Direction — Could you give back all of the lines below with each "Markdown bold" swapped for "Markdown italics" and nothing else changed?

^^^^

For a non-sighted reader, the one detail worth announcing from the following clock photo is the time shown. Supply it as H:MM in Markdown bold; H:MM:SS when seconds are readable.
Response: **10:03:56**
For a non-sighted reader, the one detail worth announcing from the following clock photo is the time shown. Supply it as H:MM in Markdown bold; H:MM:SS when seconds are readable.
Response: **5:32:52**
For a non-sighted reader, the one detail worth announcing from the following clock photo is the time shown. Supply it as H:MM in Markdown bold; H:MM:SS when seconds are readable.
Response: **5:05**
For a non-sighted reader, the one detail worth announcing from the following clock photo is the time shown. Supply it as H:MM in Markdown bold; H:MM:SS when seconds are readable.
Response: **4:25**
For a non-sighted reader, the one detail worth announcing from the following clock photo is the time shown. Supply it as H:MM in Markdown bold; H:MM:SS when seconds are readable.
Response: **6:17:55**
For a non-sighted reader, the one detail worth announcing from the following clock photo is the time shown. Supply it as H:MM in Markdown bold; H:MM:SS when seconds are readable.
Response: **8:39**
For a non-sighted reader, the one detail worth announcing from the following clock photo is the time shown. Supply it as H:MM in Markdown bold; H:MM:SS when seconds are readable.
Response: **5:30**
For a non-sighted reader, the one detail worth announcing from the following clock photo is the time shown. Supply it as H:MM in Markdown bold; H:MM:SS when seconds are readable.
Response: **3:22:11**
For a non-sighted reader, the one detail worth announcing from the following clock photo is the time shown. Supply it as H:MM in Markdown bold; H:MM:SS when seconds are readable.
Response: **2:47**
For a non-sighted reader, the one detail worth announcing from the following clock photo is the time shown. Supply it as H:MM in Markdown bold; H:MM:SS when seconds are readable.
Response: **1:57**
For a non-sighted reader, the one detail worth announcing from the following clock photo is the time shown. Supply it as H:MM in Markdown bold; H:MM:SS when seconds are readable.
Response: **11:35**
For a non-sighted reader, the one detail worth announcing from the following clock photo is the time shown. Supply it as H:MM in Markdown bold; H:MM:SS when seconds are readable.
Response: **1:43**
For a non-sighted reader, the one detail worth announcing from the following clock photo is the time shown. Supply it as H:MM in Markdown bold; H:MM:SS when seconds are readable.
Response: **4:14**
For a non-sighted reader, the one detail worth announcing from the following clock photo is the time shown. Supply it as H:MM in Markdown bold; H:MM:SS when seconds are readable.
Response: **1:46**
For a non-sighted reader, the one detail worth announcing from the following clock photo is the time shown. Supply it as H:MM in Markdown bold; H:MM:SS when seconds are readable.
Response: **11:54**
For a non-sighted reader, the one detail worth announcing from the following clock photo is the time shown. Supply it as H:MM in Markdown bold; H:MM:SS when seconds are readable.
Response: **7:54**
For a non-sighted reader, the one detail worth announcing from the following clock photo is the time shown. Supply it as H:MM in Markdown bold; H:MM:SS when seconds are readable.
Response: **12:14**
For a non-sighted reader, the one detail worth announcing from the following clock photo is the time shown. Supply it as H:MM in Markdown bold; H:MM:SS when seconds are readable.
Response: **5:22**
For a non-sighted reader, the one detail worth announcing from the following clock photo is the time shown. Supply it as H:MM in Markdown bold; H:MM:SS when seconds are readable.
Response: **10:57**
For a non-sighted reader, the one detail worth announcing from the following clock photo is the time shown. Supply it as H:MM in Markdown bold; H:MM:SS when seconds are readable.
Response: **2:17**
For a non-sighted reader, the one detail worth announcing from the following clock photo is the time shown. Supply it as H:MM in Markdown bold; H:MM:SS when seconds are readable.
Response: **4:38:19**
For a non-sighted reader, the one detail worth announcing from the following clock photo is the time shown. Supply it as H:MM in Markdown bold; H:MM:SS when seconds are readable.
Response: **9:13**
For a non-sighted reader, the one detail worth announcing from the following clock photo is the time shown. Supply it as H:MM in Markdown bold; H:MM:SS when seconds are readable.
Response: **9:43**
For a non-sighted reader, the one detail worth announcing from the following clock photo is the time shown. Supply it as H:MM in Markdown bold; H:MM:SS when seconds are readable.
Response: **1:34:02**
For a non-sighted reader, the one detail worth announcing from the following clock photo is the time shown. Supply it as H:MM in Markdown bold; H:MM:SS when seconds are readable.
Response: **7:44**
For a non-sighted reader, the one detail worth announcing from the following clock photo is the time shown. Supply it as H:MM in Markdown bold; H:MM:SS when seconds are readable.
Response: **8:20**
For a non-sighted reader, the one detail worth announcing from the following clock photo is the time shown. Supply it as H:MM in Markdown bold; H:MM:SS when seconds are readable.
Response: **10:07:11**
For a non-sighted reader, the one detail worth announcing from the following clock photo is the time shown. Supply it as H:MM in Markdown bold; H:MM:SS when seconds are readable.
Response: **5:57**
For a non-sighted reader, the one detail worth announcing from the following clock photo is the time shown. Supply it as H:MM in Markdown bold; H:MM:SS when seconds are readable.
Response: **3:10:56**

^^^^

Worked answer —
For a non-sighted reader, the one detail worth announcing from the following clock photo is the time shown. Supply it as H:MM in Markdown italics; H:MM:SS when seconds are readable.
Response: **10:03:56**
For a non-sighted reader, the one detail worth announcing from the following clock photo is the time shown. Supply it as H:MM in Markdown italics; H:MM:SS when seconds are readable.
Response: **5:32:52**
For a non-sighted reader, the one detail worth announcing from the following clock photo is the time shown. Supply it as H:MM in Markdown italics; H:MM:SS when seconds are readable.
Response: **5:05**
For a non-sighted reader, the one detail worth announcing from the following clock photo is the time shown. Supply it as H:MM in Markdown italics; H:MM:SS when seconds are readable.
Response: **4:25**
For a non-sighted reader, the one detail worth announcing from the following clock photo is the time shown. Supply it as H:MM in Markdown italics; H:MM:SS when seconds are readable.
Response: **6:17:55**
For a non-sighted reader, the one detail worth announcing from the following clock photo is the time shown. Supply it as H:MM in Markdown italics; H:MM:SS when seconds are readable.
Response: **8:39**
For a non-sighted reader, the one detail worth announcing from the following clock photo is the time shown. Supply it as H:MM in Markdown italics; H:MM:SS when seconds are readable.
Response: **5:30**
For a non-sighted reader, the one detail worth announcing from the following clock photo is the time shown. Supply it as H:MM in Markdown italics; H:MM:SS when seconds are readable.
Response: **3:22:11**
For a non-sighted reader, the one detail worth announcing from the following clock photo is the time shown. Supply it as H:MM in Markdown italics; H:MM:SS when seconds are readable.
Response: **2:47**
For a non-sighted reader, the one detail worth announcing from the following clock photo is the time shown. Supply it as H:MM in Markdown italics; H:MM:SS when seconds are readable.
Response: **1:57**
For a non-sighted reader, the one detail worth announcing from the following clock photo is the time shown. Supply it as H:MM in Markdown italics; H:MM:SS when seconds are readable.
Response: **11:35**
For a non-sighted reader, the one detail worth announcing from the following clock photo is the time shown. Supply it as H:MM in Markdown italics; H:MM:SS when seconds are readable.
Response: **1:43**
For a non-sighted reader, the one detail worth announcing from the following clock photo is the time shown. Supply it as H:MM in Markdown italics; H:MM:SS when seconds are readable.
Response: **4:14**
For a non-sighted reader, the one detail worth announcing from the following clock photo is the time shown. Supply it as H:MM in Markdown italics; H:MM:SS when seconds are readable.
Response: **1:46**
For a non-sighted reader, the one detail worth announcing from the following clock photo is the time shown. Supply it as H:MM in Markdown italics; H:MM:SS when seconds are readable.
Response: **11:54**
For a non-sighted reader, the one detail worth announcing from the following clock photo is the time shown. Supply it as H:MM in Markdown italics; H:MM:SS when seconds are readable.
Response: **7:54**
For a non-sighted reader, the one detail worth announcing from the following clock photo is the time shown. Supply it as H:MM in Markdown italics; H:MM:SS when seconds are readable.
Response: **12:14**
For a non-sighted reader, the one detail worth announcing from the following clock photo is the time shown. Supply it as H:MM in Markdown italics; H:MM:SS when seconds are readable.
Response: **5:22**
For a non-sighted reader, the one detail worth announcing from the following clock photo is the time shown. Supply it as H:MM in Markdown italics; H:MM:SS when seconds are readable.
Response: **10:57**
For a non-sighted reader, the one detail worth announcing from the following clock photo is the time shown. Supply it as H:MM in Markdown italics; H:MM:SS when seconds are readable.
Response: **2:17**
For a non-sighted reader, the one detail worth announcing from the following clock photo is the time shown. Supply it as H:MM in Markdown italics; H:MM:SS when seconds are readable.
Response: **4:38:19**
For a non-sighted reader, the one detail worth announcing from the following clock photo is the time shown. Supply it as H:MM in Markdown italics; H:MM:SS when seconds are readable.
Response: **9:13**
For a non-sighted reader, the one detail worth announcing from the following clock photo is the time shown. Supply it as H:MM in Markdown italics; H:MM:SS when seconds are readable.
Response: **9:43**
For a non-sighted reader, the one detail worth announcing from the following clock photo is the time shown. Supply it as H:MM in Markdown italics; H:MM:SS when seconds are readable.
Response: **1:34:02**
For a non-sighted reader, the one detail worth announcing from the following clock photo is the time shown. Supply it as H:MM in Markdown italics; H:MM:SS when seconds are readable.
Response: **7:44**
For a non-sighted reader, the one detail worth announcing from the following clock photo is the time shown. Supply it as H:MM in Markdown italics; H:MM:SS when seconds are readable.
Response: **8:20**
For a non-sighted reader, the one detail worth announcing from the following clock photo is the time shown. Supply it as H:MM in Markdown italics; H:MM:SS when seconds are readable.
Response: **10:07:11**
For a non-sighted reader, the one detail worth announcing from the following clock photo is the time shown. Supply it as H:MM in Markdown italics; H:MM:SS when seconds are readable.
Response: **5:57**
For a non-sighted reader, the one detail worth announcing from the following clock photo is the time shown. Supply it as H:MM in Markdown italics; H:MM:SS when seconds are readable.
Response: **3:10:56**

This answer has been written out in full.